Red Deer Native Friendship Society – Sustainable Medicines
This grant will support the construction of a greenhouse to grow traditional medicines, including sweetgrass, sage, and tobacco, that are used daily in ceremony, programming, client supports, and community events at the friendship centre. After growing medicines indoors, the organization is ready to expand to a dedicated greenhouse that will allow them to supply all programs and services sustainably and without the need to purchase externally. Growing their own medicines ensures the spiritual integrity of cultural practices, as the medicines will be tended by those who understand the protocols involved in growing them for ceremonial use.
Turning Point Society – Transition Funding
Following the sudden loss of core provincial funding in October 2025, this grant will help Turning Point Society bridge critical harm reduction services to rural clients and satellite sites who have been left without access to supplies and support since that time. Funds will be used to secure and deliver safer supply orders to satellite sites that have not received shipments in months, and to cover personnel costs for outreach trips to these communities. This bridging support is life-saving and time-sensitive, helping prevent the spread of blood-borne infections while the organization pursues longer-term funding solutions.
Wolf Creek Public Schools – Indigenous Training in Trades
This grant will enable Wolf Creek Public School to develop and enhance programming that supports student mental health, social-emotional learning, and equitable access to opportunities across Ponoka and surrounding communities. Specifically, funding will support targeted Indigenous wellness workshops, expanded mentorship and peer-support programs, and access to essential learning materials for under-resourced students.

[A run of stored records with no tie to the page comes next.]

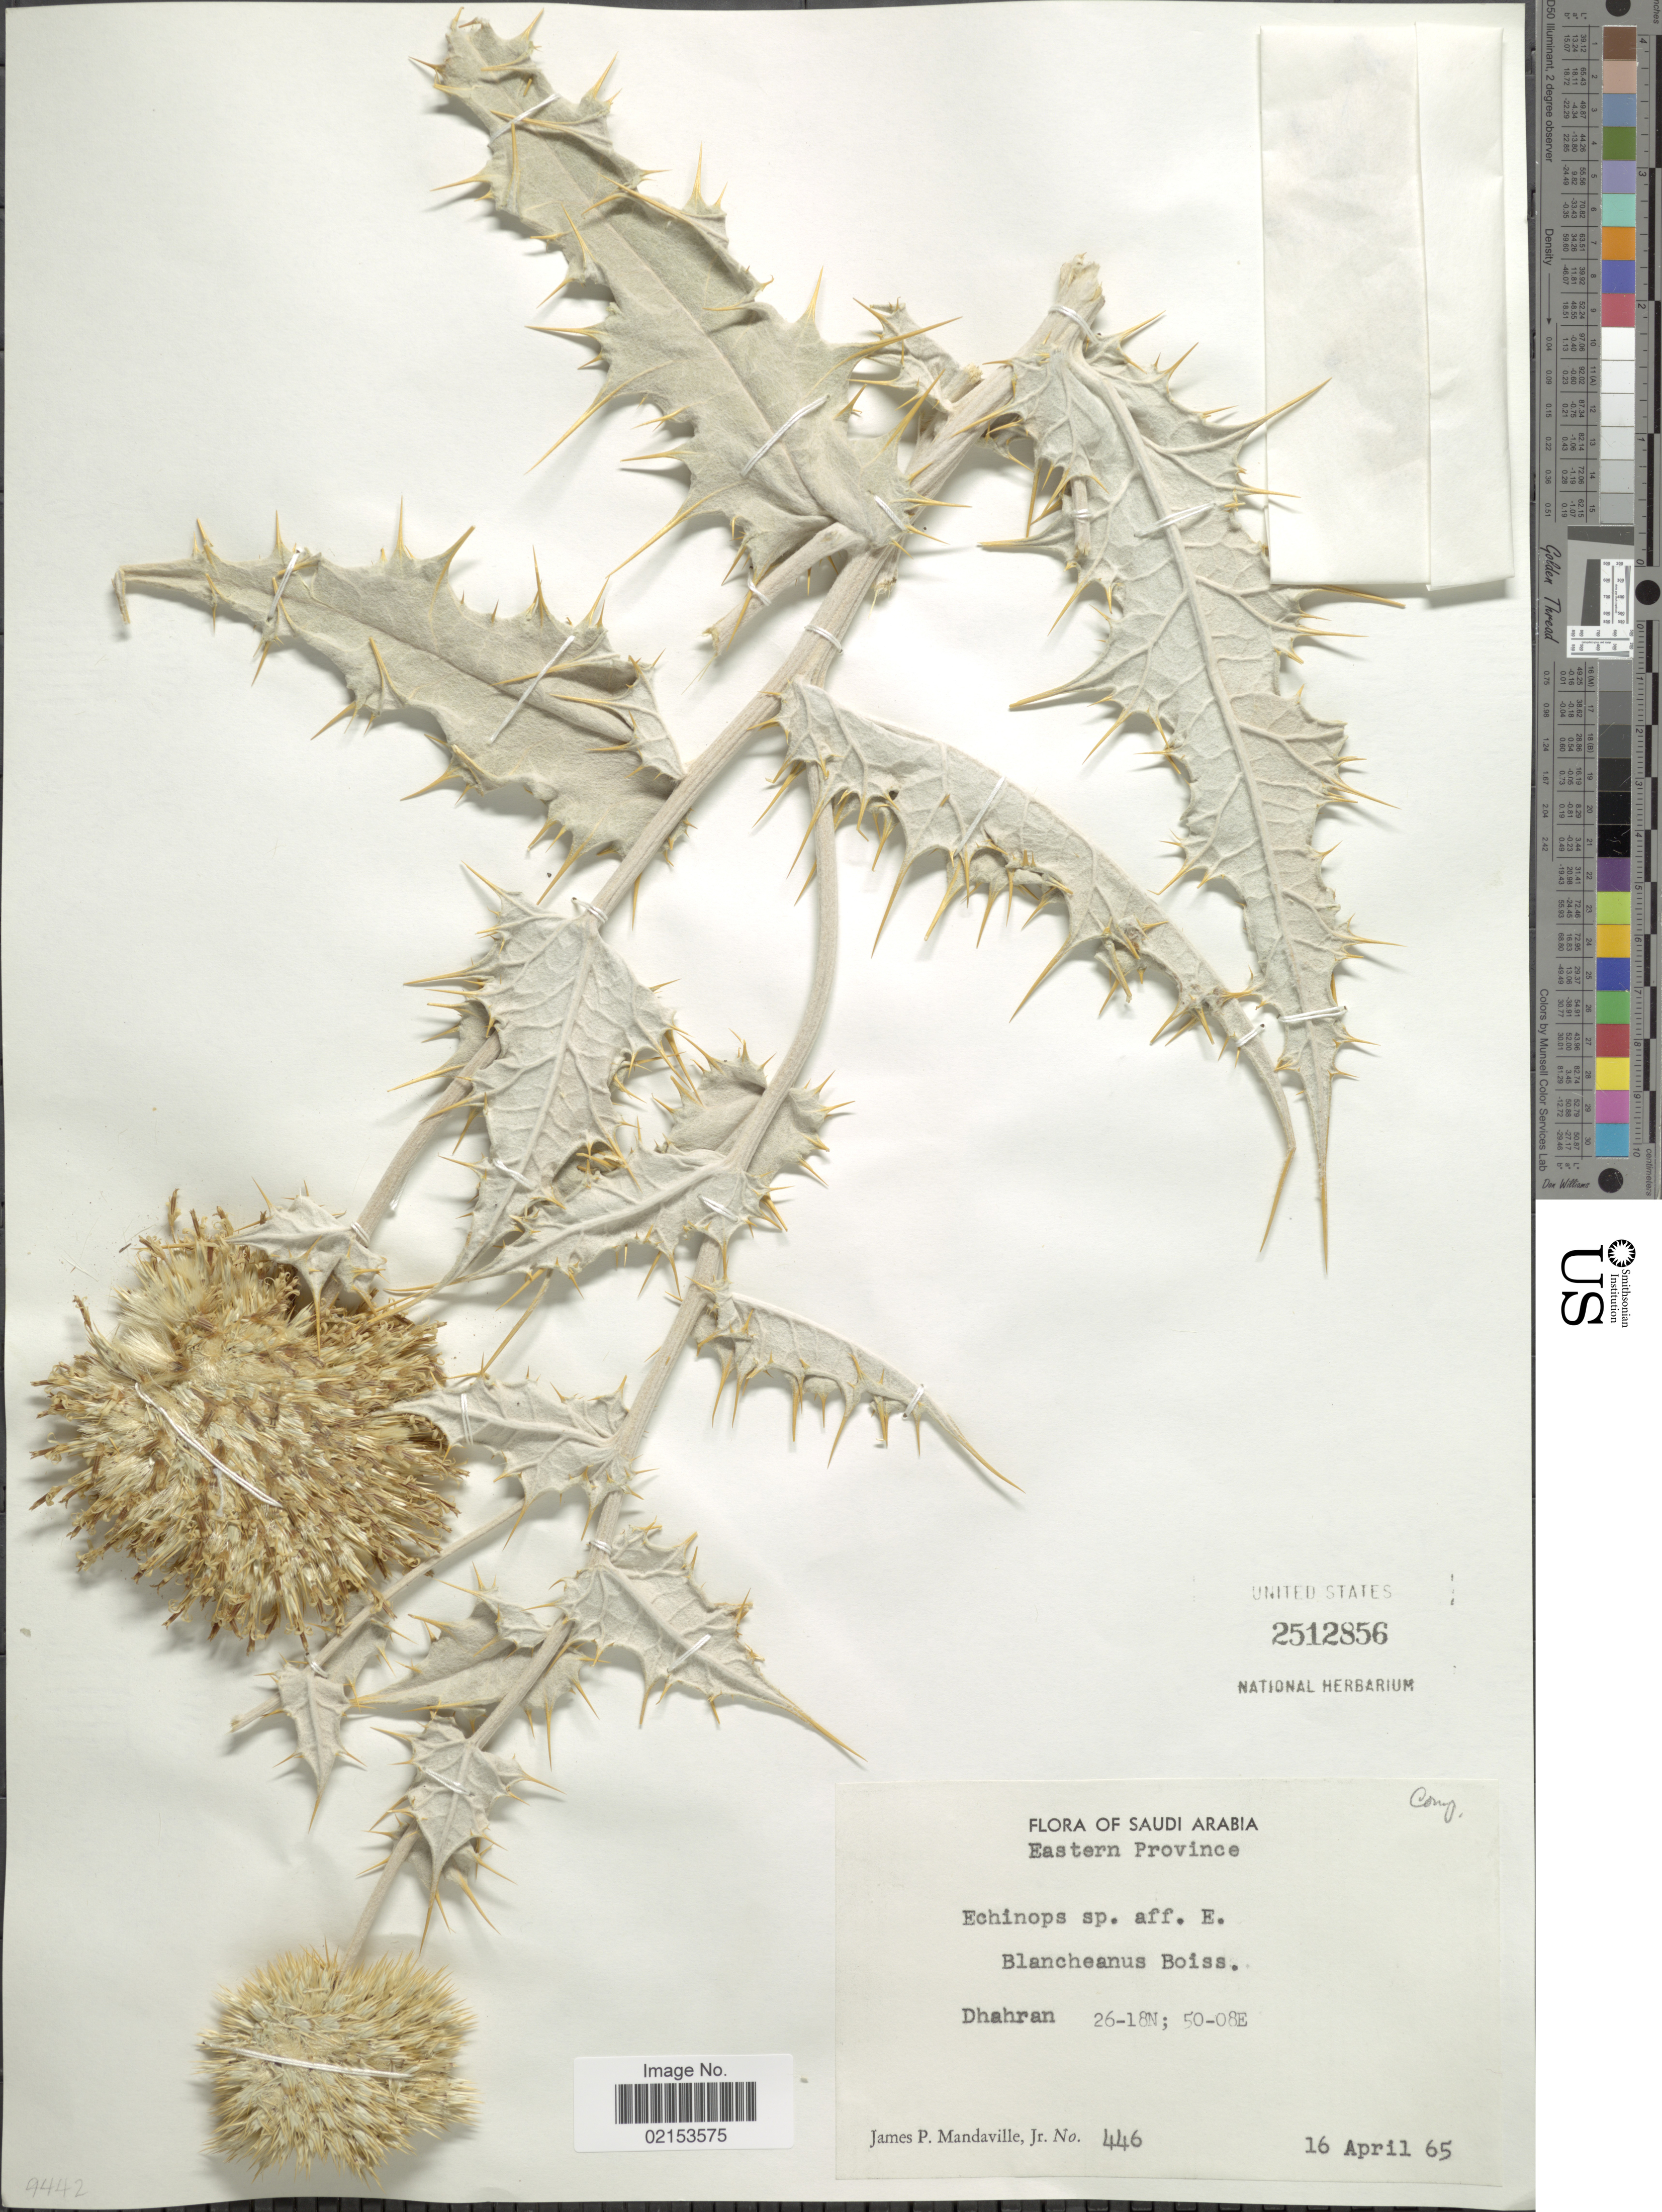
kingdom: Plantae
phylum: Tracheophyta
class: Magnoliopsida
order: Asterales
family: Asteraceae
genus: Echinops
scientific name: Echinops polyceras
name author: Boiss.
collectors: J. Mandaville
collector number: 446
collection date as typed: Transcribed d/m/y: 16/4/65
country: Saudi Arabia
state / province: Ash Sharqiyah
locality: Eastern province. Dhahrun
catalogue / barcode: US 2512856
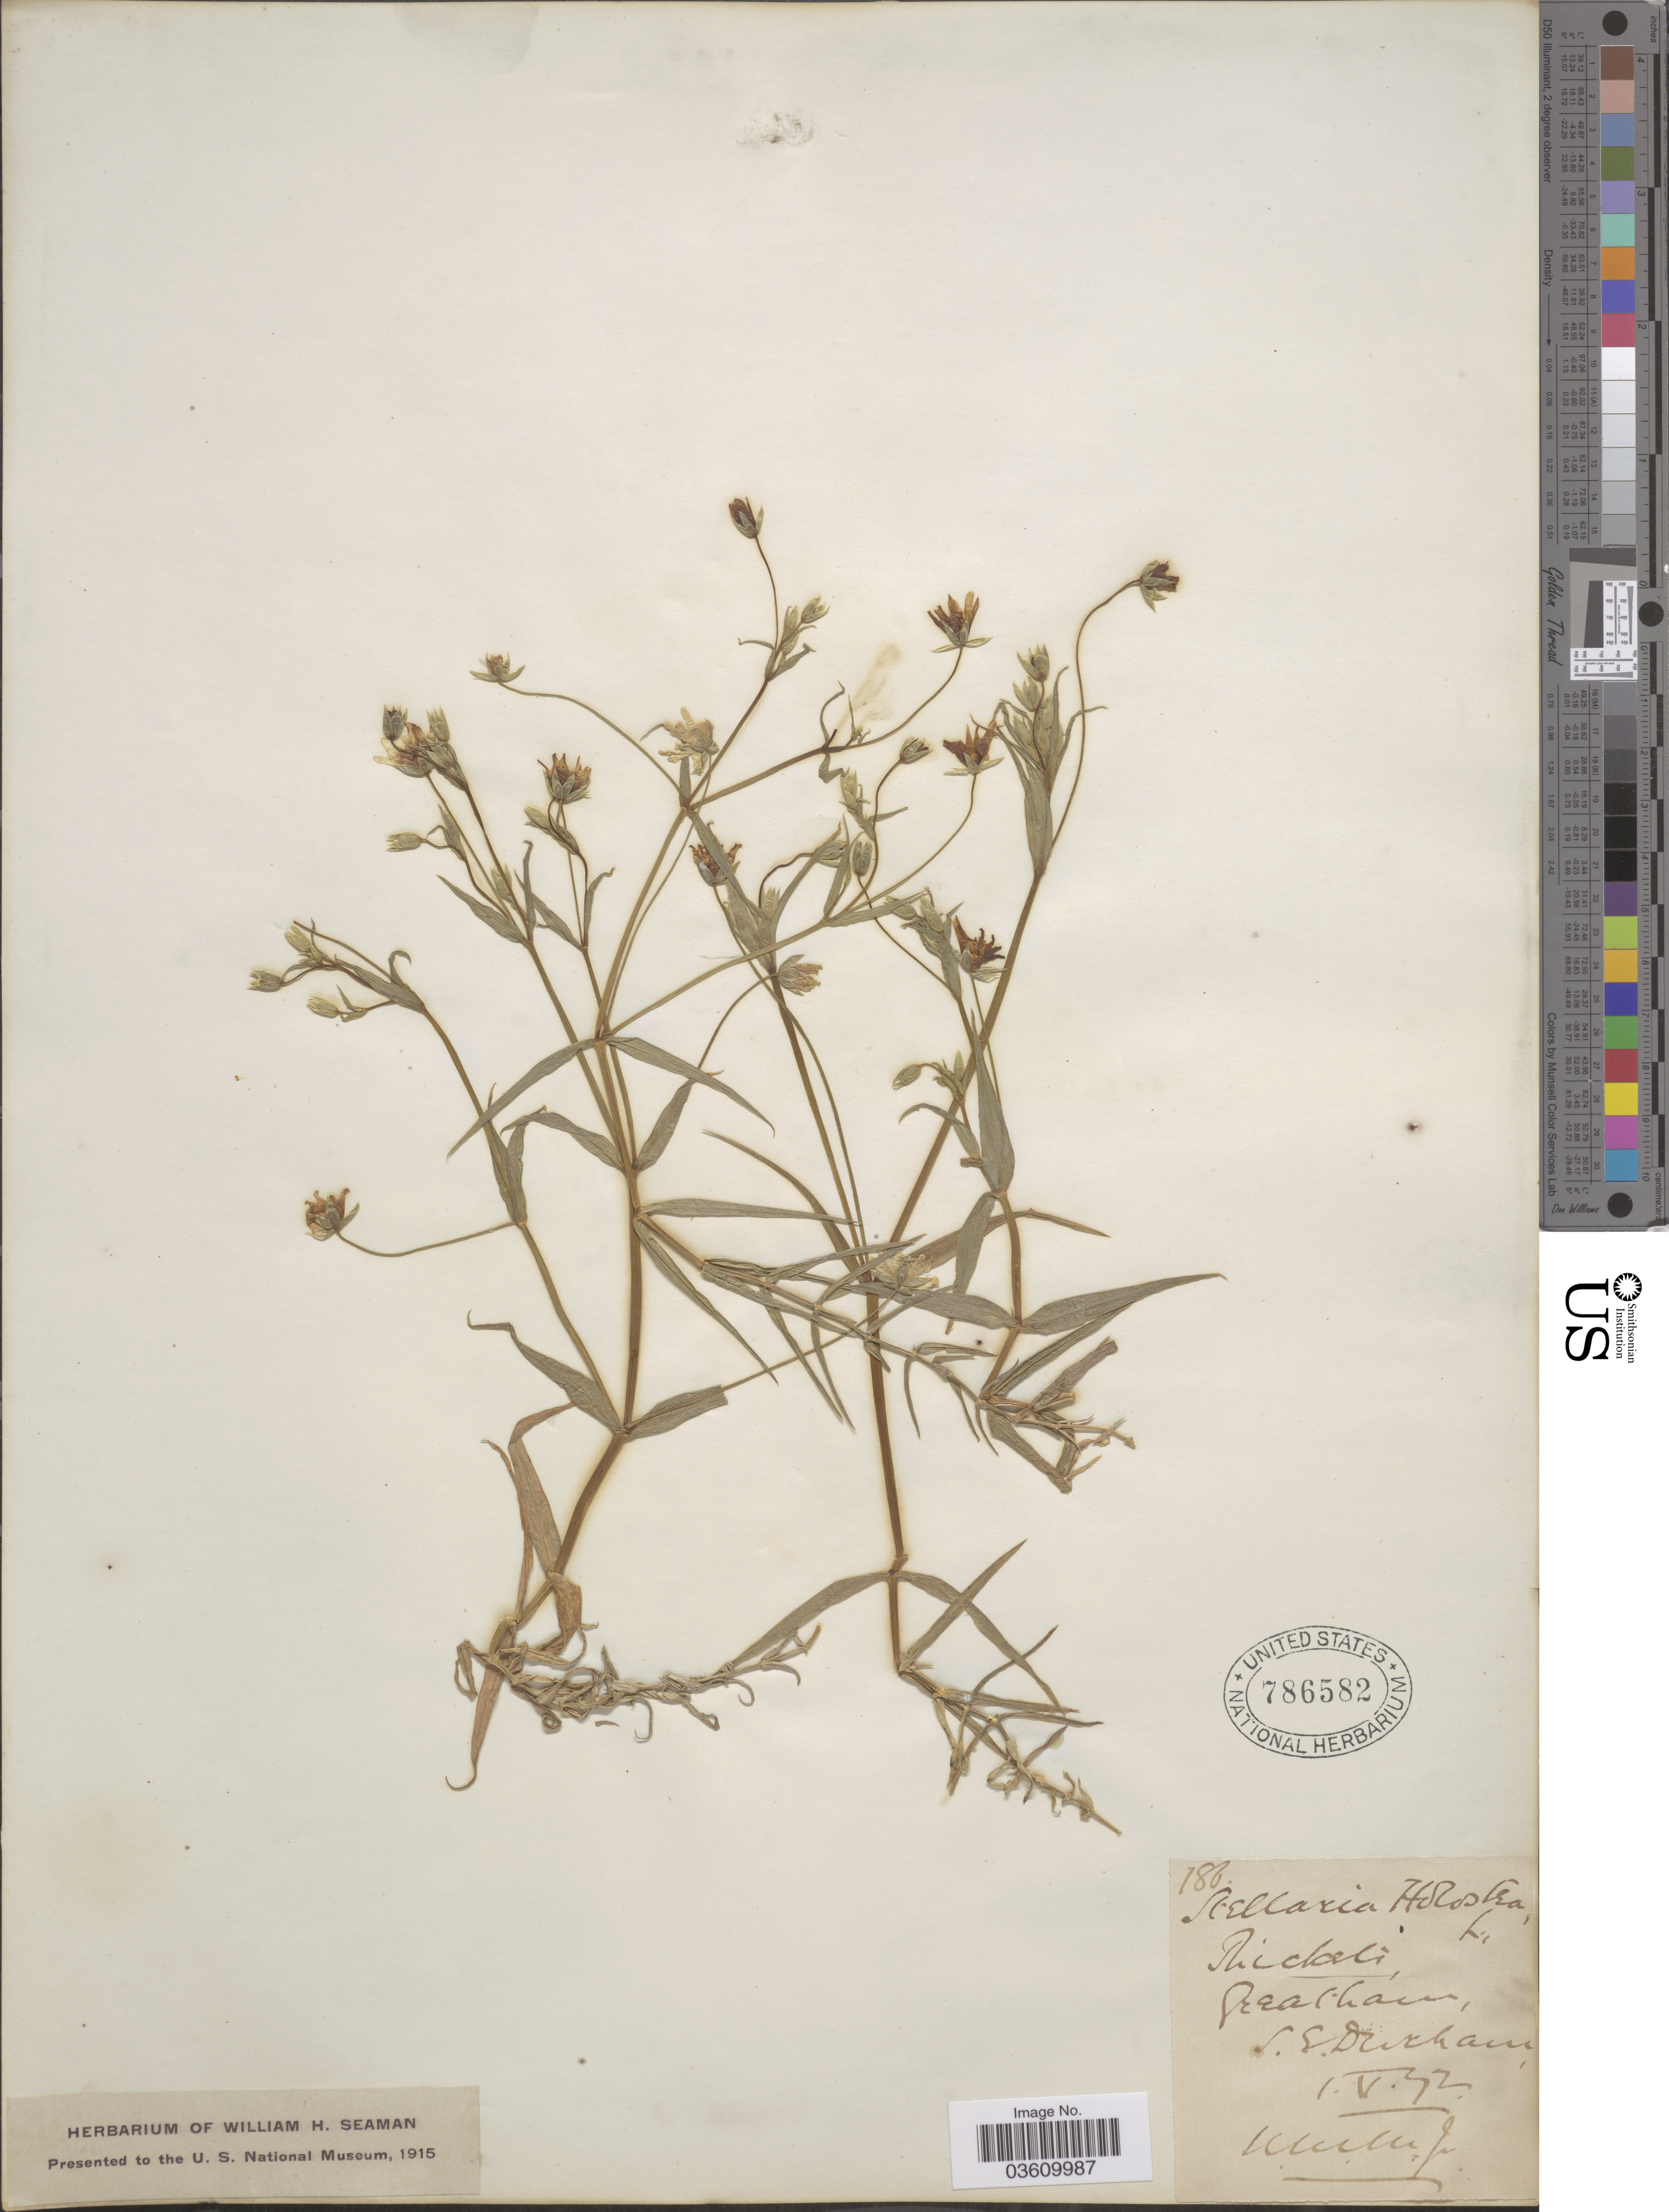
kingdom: Plantae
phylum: Tracheophyta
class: Magnoliopsida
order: Caryophyllales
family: Caryophyllaceae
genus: Rabelera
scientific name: Rabelera holostea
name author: (L.) M.T. Sharples & E.A. Tripp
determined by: U.S. National Herbarium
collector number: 186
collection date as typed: Transcribed d/m/y: 1/5/92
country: United Kingdom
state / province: England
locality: Greatham, S.E. Durham.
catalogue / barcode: US 786582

The initiative also aims to strengthen Wolf Creek’s role as a community hub by developing collaborative programs with local organizations, families, and stakeholders that foster leadership, civic responsibility, and cultural responsiveness.
We are grateful to each of these organizations for the meaningful work they do every day. Their projects remind us that when communities invest health, culture, belonging, and opportunity, the impact goes far beyond any single grant.